▶ **Given data**
=======

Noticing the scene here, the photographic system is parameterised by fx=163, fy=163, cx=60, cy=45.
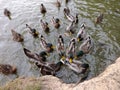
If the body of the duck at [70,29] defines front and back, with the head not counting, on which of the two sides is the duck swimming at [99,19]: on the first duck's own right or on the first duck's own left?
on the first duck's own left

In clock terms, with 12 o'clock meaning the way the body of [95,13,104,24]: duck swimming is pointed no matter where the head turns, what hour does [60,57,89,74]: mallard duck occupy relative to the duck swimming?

=======

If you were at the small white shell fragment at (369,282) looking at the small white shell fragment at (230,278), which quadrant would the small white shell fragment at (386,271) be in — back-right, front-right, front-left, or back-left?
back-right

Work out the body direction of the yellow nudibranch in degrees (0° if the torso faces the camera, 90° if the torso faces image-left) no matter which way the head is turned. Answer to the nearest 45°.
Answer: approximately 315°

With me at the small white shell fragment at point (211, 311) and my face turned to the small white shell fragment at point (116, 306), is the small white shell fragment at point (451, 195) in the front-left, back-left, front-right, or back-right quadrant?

=======

▶ **Work task**
Reproduce the part of the listing that opens with the line containing "Noticing the scene" and closes with the line containing "In clock terms, with", changing "photographic system" to "camera" and keeping everything else the same. Leave the pictures out of your answer.

▶ **Answer for this exercise**
Noticing the scene here, the camera is parameterised by fx=163, fy=163, cx=60, cy=45.
If the body of the duck at [70,29] defines front and back, with the head not counting, on which of the two sides is the duck swimming at [99,19]: on the first duck's own right or on the first duck's own left?
on the first duck's own left

In clock terms, with 12 o'clock meaning the way the body of [95,13,104,24]: duck swimming is pointed no matter where the head turns, what hour does [60,57,89,74]: mallard duck occupy relative to the duck swimming?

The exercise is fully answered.